Leslie's dedicated to global causes and not having kids. Emily focuses on agriculture. Becky has the Marxist politics all worked out, although I am well aware she's not going to be a politician.
Many of the people I am meeting here, not necessarily all or limited to those listed above, have strong beliefs, tenets that are so intrinsic in who they are that may prevent them from ever being able to embrace someone else's point of view. It's amazing the conviction because its so enabling to envision a cause that you can work toward, that you believe is truly right, and sacrifice so much in order to see it through without being swayed to change your mind or your focus.
I don't have that - I mean there are things I care about, obviously- I'm an environmental studies major because I care about the environment and I'm a psychology major because I care about people, but within those disciplines, I am constantly weighing pros and cons of every decision and every action, attempting to get a look at the overall picture, trying to see every angle and every side of every issue and never isolate one from the other. The cause I am most passionate about is open-mindedness- I believe in the power of education, not necessarily through a classroom, but by just talking to everyone you can, to get a better understanding of where everyone comes from and the stories behind their beliefs.

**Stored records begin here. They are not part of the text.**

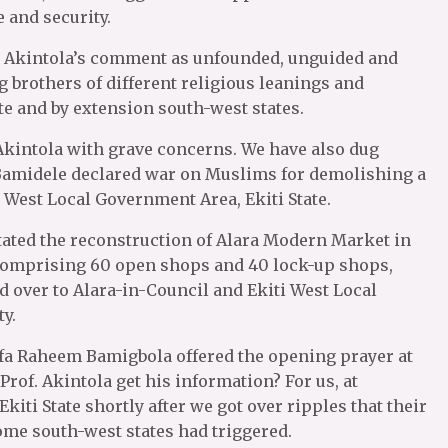
e and security.
ed Akintola’s comment as unfounded, unguided and
brothers of different religious leanings and
ate and by extension south-west states.
q Akintola with grave concerns. We have also dug
r Bamidele declared war on Muslims for demolishing a
 West Local Government Area, Ekiti State.
itated the reconstruction of Alara Modern Market in
 comprising 60 open shops and 40 lock-up shops,
 over to Alara-in-Council and Ekiti West Local
y.
lfa Raheem Bamigbola offered the opening prayer at
Prof. Akintola get his information? For us, at
 Ekiti State shortly after we got over ripples that their
some south-west states had triggered.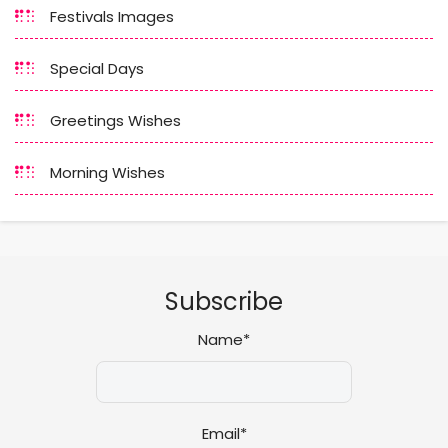
Festivals Images
Special Days
Greetings Wishes
Morning Wishes
Subscribe
Name*
Email*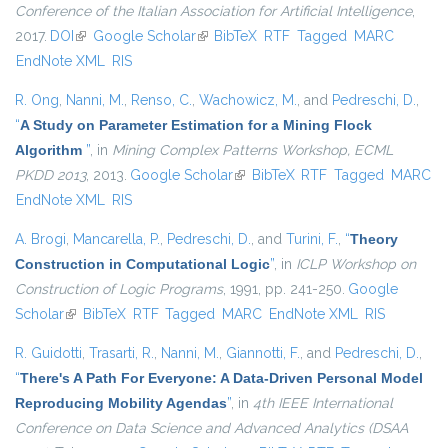
Conference of the Italian Association for Artificial Intelligence
,
2017.
DOI
(link is external)
Google Scholar
(link is external)
BibTeX
RTF
Tagged
MARC
EndNote XML
RIS
R. Ong
,
Nanni, M.
,
Renso, C.
,
Wachowicz, M.
, and
Pedreschi, D.
,
“
A Study on Parameter Estimation for a Mining Flock
Algorithm
”
, in
Mining Complex Patterns Workshop, ECML
PKDD 2013
, 2013.
Google Scholar
(link is external)
BibTeX
RTF
Tagged
MARC
EndNote XML
RIS
A. Brogi
,
Mancarella, P.
,
Pedreschi, D.
, and
Turini, F.
,
“
Theory
Construction in Computational Logic
”
, in
ICLP Workshop on
Construction of Logic Programs
, 1991, pp. 241-250.
Google
Scholar
(link is external)
BibTeX
RTF
Tagged
MARC
EndNote XML
RIS
R. Guidotti
,
Trasarti, R.
,
Nanni, M.
,
Giannotti, F.
, and
Pedreschi, D.
,
“
There's A Path For Everyone: A Data-Driven Personal Model
Reproducing Mobility Agendas
”
, in
4th IEEE International
Conference on Data Science and Advanced Analytics (DSAA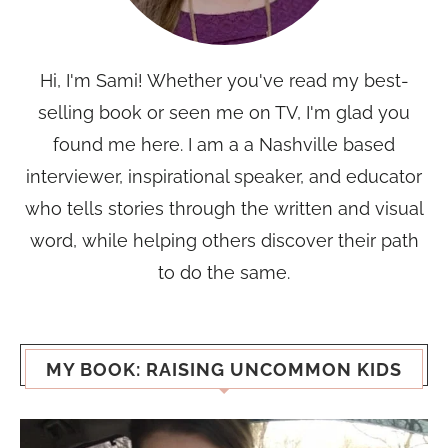
Hi, I'm Sami! Whether you've read my best-
selling book or seen me on TV, I'm glad you
found me here. I am a a Nashville based
interviewer, inspirational speaker, and educator
who tells stories through the written and visual
word, while helping others discover their path
to do the same.
MY BOOK: RAISING UNCOMMON KIDS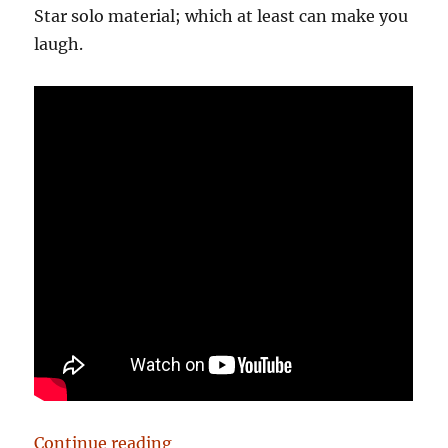
Star solo material; which at least can make you
laugh.
“Birmingham: It’s Not Shit — Rea
Continue reading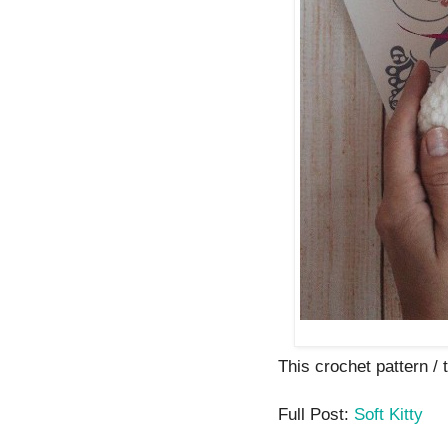
This crochet pattern / t
Full Post:
Soft Kitty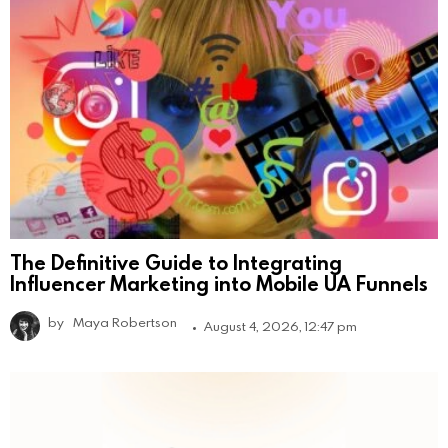
The Definitive Guide to Integrating
Influencer Marketing into Mobile UA Funnels
by
Maya Robertson
August 4, 2026, 12:47 pm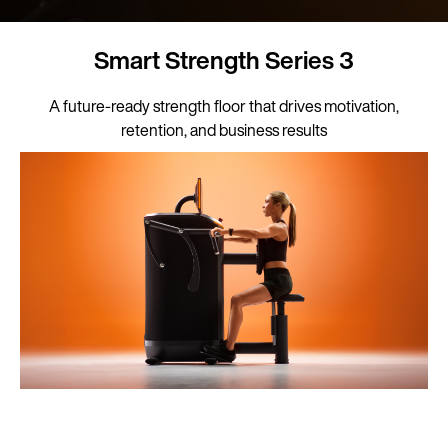
Smart Strength Series 3
A future-ready strength floor that drives motivation,
retention, and business results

This makes me very ineffective in some ways, because I can never see myself really insisting on changing someone else's philosophies, although I hope to contribute to their own education by sharing my own stories and morals. Politics obviously not my scene because I have no way of wrapping my head around and reconciling every single person's beliefs and agendas well enough to stay as open-minded as I want to be. In local, grassroots situations, I can handle taking into consideration all sides of the issue, and truly coming to the most beneficial consensus for all parties involved. That's where I'm effective, but I'm not enacting change on a huge scale like some of my friends. I can't even enact change on an individual level sometimes, because I never feel like it's my place to make people change their behaviors according to my beliefs because I think they're more correct and more beneficial for the world at whole. What if I'm wrong?

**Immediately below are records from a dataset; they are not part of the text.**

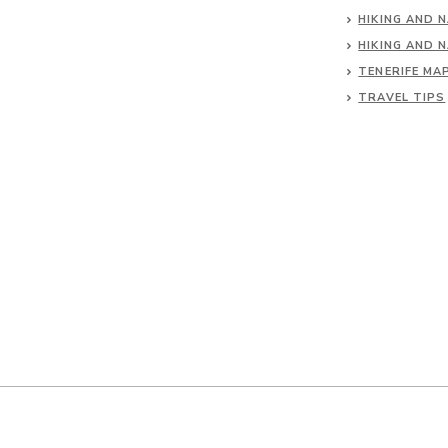
HIKING AND 
HIKING AND 
TENERIFE MA
TRAVEL TIPS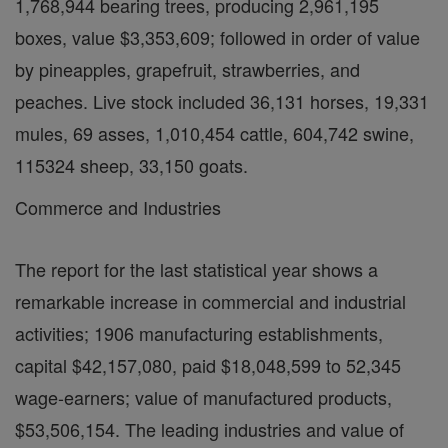
1,768,944 bearing trees, producing 2,961,195
boxes, value $3,353,609; followed in order of value
by pineapples, grapefruit, strawberries, and
peaches. Live stock included 36,131 horses, 19,331
mules, 69 asses, 1,010,454 cattle, 604,742 swine,
115324 sheep, 33,150 goats.
Commerce and Industries
The report for the last statistical year shows a
remarkable increase in commercial and industrial
activities; 1906 manufacturing establishments,
capital $42,157,080, paid $18,048,599 to 52,345
wage-earners; value of manufactured products,
$53,506,154. The leading industries and value of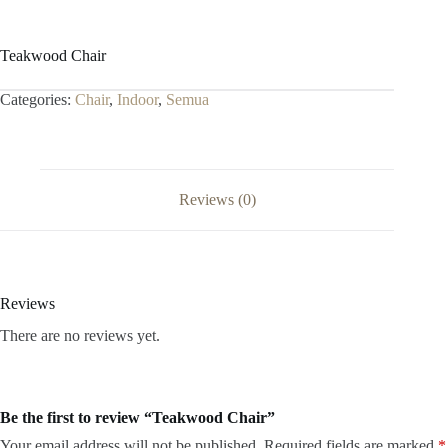
Teakwood Chair
Categories:
Chair
,
Indoor
,
Semua
Reviews (0)
Reviews
There are no reviews yet.
Be the first to review “Teakwood Chair”
Your email address will not be published.
Required fields are marked
*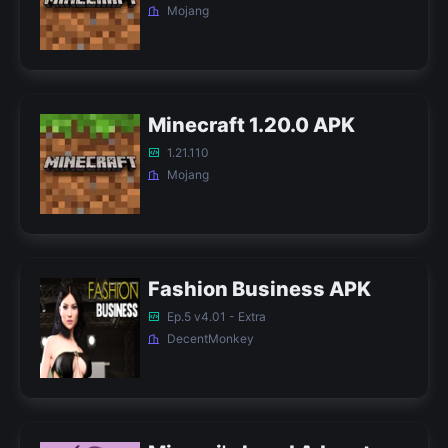
Mojang
Minecraft 1.20.0 APK
1.21.110
Mojang
Fashion Business APK
Ep.5 v4.01 - Extra
DecentMonkey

I feel wishy-washy and like a sell-out and I am constantly playing devil's advocate in conversations such as the above. Here's one, Emily and I have dubbed "radical drain." So everyone hates the system so much that's the cause of all this oppression and corruption- I'm so there, it sucks. But what happens when you "screw the system," isolate yourself from it, and fight against it, as so many of my generation of progressives are doing? You leave all of the conservatives who love the system as it is to run it and you're still getting nothing done. However, as soon as you try to work with the system in order to change it, you have a slew of criticisms from your seemingly like-minded friends for selling out, copping out, and giving in to the big bad man at the top. Do I have an answer to this crisis of conscious that young people go through daily? No. But I understand it and I deeply get both sides.
So this is my crisis of conscious. Is it beneficial to have such an open- mind and be accepting of all viewpoints or should I be trying to formulate more concrete tenets that I will carry throughout my work always? For me, the latter is a way of selling out to the former.